Rachael Beck is a music theatre star with an exceptional list of credits. From originating the role of Belle opposite Hugh Jackman to touring the country in Chitty Chitty Bang Bang, she is a prolific leading lady with decades of experience in the arts.
In this interview, Beck discusses the challenges and rewards of a career in the music theatre industry.
Beck has loved the arts since childhood and doesn’t remember a time before she wanted to be a performer, saying, “it was just always in me, performance was always in me… I felt like it was home.”
Her first exposure to the arts was dancing at the local academy and her love for dance quickly developed into a passion for acting and singing, as well.

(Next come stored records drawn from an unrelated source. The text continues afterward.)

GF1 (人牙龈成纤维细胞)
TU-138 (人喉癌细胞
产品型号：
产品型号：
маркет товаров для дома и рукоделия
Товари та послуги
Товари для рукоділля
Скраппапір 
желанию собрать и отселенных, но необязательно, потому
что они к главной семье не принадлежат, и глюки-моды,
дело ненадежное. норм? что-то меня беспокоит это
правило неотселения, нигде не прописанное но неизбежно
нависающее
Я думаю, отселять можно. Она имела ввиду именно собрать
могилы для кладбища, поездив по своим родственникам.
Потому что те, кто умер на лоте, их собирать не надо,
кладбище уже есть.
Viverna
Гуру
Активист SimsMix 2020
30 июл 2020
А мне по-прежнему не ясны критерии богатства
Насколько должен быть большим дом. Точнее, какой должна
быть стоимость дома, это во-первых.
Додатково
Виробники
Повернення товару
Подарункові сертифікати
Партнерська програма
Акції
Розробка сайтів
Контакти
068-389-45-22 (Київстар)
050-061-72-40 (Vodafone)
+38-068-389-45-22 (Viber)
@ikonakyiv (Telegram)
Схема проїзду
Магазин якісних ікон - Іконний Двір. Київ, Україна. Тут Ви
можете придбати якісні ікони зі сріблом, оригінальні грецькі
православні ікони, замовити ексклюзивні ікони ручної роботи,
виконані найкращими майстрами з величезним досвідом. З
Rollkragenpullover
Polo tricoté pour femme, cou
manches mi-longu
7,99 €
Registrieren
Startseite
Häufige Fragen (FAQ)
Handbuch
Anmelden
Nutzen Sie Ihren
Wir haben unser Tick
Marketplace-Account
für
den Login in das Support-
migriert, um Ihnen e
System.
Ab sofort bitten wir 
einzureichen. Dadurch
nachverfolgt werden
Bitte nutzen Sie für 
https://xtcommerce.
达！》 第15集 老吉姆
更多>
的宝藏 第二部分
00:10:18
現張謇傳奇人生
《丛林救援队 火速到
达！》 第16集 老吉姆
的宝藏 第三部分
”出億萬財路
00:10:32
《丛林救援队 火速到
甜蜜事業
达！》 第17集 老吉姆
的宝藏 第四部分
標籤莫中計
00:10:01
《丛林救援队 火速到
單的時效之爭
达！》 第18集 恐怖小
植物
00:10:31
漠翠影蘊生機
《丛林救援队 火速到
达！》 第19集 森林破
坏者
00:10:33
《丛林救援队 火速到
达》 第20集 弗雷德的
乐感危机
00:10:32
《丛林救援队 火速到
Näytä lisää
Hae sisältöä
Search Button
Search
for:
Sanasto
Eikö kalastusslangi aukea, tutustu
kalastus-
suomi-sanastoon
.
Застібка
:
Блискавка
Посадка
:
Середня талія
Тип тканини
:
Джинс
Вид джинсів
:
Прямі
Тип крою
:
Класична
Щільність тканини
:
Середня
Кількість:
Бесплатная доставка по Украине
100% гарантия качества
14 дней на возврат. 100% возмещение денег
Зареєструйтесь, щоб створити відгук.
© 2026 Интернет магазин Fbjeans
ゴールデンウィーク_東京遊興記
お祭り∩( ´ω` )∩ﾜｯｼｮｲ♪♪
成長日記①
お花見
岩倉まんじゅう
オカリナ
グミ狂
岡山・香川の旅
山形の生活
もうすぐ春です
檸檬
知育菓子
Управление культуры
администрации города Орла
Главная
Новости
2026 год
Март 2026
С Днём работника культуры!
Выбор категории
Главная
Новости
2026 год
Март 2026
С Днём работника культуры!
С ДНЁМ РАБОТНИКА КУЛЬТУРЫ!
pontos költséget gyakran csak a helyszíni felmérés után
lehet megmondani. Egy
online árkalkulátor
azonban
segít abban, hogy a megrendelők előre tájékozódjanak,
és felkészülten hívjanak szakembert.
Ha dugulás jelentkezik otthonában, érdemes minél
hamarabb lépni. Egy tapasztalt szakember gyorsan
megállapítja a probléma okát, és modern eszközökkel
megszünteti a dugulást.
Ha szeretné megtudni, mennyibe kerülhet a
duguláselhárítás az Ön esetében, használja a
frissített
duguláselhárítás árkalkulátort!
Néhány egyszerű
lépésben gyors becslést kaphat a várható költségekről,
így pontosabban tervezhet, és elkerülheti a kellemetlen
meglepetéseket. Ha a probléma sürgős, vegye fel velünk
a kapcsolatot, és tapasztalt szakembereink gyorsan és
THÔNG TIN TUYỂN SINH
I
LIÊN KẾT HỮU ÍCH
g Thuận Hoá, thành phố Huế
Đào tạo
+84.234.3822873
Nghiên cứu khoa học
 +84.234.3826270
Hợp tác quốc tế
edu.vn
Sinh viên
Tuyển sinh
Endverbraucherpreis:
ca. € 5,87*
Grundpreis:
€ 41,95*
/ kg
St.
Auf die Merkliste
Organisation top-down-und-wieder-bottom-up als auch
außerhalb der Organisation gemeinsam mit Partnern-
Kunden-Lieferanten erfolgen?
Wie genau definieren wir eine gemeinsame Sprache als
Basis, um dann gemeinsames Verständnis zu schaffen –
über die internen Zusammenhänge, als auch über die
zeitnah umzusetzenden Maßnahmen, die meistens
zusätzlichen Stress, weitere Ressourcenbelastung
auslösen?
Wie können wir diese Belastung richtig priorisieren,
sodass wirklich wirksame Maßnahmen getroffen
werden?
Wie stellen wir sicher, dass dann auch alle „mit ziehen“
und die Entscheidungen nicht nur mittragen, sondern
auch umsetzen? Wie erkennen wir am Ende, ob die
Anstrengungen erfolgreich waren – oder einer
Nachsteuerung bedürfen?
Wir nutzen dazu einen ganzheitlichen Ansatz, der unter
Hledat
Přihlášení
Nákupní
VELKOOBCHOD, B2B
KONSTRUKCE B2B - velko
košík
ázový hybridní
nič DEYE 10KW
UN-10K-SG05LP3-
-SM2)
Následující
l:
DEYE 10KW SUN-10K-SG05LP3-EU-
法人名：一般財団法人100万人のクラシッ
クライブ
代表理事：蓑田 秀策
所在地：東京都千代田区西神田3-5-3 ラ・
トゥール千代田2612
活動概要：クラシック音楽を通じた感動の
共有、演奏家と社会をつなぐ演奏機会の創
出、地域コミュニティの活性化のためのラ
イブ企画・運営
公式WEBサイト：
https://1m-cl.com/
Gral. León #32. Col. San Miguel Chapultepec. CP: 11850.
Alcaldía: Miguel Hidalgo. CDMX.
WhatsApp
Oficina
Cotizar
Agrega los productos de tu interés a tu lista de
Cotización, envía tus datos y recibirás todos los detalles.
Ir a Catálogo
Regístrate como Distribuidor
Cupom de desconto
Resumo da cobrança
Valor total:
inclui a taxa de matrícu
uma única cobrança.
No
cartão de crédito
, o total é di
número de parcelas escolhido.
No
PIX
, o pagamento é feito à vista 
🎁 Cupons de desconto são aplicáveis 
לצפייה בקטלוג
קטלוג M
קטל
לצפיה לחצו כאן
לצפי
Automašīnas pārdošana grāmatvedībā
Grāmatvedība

Growing up in the tiny town of Alstonville, her “only vehicle[s] to perform” were Eisteddfods and school musicals. Beck found more opportunities when her family moved to Sydney, training at Ross Coleman’s Performance Arts Studio and auditioning for professional productions.
She made her debut in ‘Cats’ and is a fan of all things to do with the Andrew Lloyd Webber musical, even the controversial live-action film, which she introduced at the Australian premiere. Beck believes the storyline was “a bit of a jumbled mess”, the result of inserting a narrative into a famously plotless work, in her opinion. However, she found the high standard of dancing and selected lead performances, such as Dame Judi Dench as Old Deuteronomy, to be very impressive. Rachael insists that die-hard ‘Cats’ fans like herself would love it, admitting, “it’s in my blood, what can I say?”
Her ‘Cats’ journey began at the age of 13 when she auditioned and was offered the part of Rumpleteazer… if they could find another girl of her age to share the part. Although they didn’t, the creative team were so impressed by Beck that they kept calling her back. by the time I was 15, they said, ‘Oh right, you again. How old are you?’ I wrote ‘old enough’… then I left school halfway through year 10 and started doing ‘Cats’.”
Although in some ways it was a dream come true, the reality was very difficult. At the age of 15, Beck left her school, home and family to move to an unknown city and work in a demanding and high-pressure industry.
“I’d never been to Melbourne before… it was very hard for me because I was very, very lonely,” she explained. “I was in this really, really adult world of the stage with very mature people… I didn’t really have a mentor… it made me grow up very, very quickly.”
Ultimately, she had dreamed of being in ‘Cats’ since childhood, adding: ”You’ve lived a good life if you’ve achieved your childhood dream.”
The experience was also one of her motivations to become a teaching artist. Beck is a private coach, workshop coordinator and director of school musicals, working with performers all across Australia. Not having had mentors of her own when she was young, she knows first-hand the importance of creative support and guidance. She is especially passionate about mentoring young people.
“I have two kids of my own, so the more I see them growing up, the more I see there’s a need for kids to have guidance and have creativity in their lives.”
By the time she was cast as Belle in the Australian Premiere of ‘Beauty and the Beast’, Beck was in her twenties and facing a whole new kind of challenge. Under the guidance of the director, the late Richard Wherrett, the production became “raw and real… a bit sexy and dark.” However, once the entire show was blocked and finished, a team from Disney arrived to watch a run.
“Five days before opening, they sacked our director, who we’d been working with for six weeks and who had blocked the whole thing. They had all these big talks to the powers that be and they started reblocking the whole show two days before we opened. So, on opening night I was still reblocking before the curtain went up on the show.”
According to Beck, the main issue was Disney’s copyright, saying that “they’re so restricted in the way that they can do their shows… so creatively you’re a bit stifled.” Rather than developing an organic interpretation, she says that the new creative team wanted a carbon copy of the film.
Despite the challenges, Beck says it was a great role and that parts of the production were very rewarding. Belle’s ball gown is her favourite costume from her entire career, in spite of weighing more than 13 kilograms and causing an on-stage mishap.
“When I was dancing with the Beast, I accidentally fell and I couldn’t get up because it was so heavy. A tech guy had to come and drag me off the stage.”
She also loved playing opposite early career Hugh Jackman, now a Hollywood star famous for such films as ‘Wolverine’, ‘Les Misérables’ and ‘The Greatest Showman’. She says of her now close friend:
“He’s just the cheeky boy next door. He’s a beautiful guy… all of the success; all of that he totally deserves, because he just has the best work ethic; the best life ethic and is very generous.”
This year marks the 26th anniversary of the iconic Disney production. In 2020, Disney Theatrical Productions launched the Australian premiere of ‘Frozen’, starring Jemma Rix and Courtney Monsma who are the latest princesses for the company.
As the original Australian Disney princess, Beck’s advice for the next generation is to “enjoy the privilege of playing such an iconic character in a wonderful show. It is very special to play those types of characters… there’s something really magical about it.”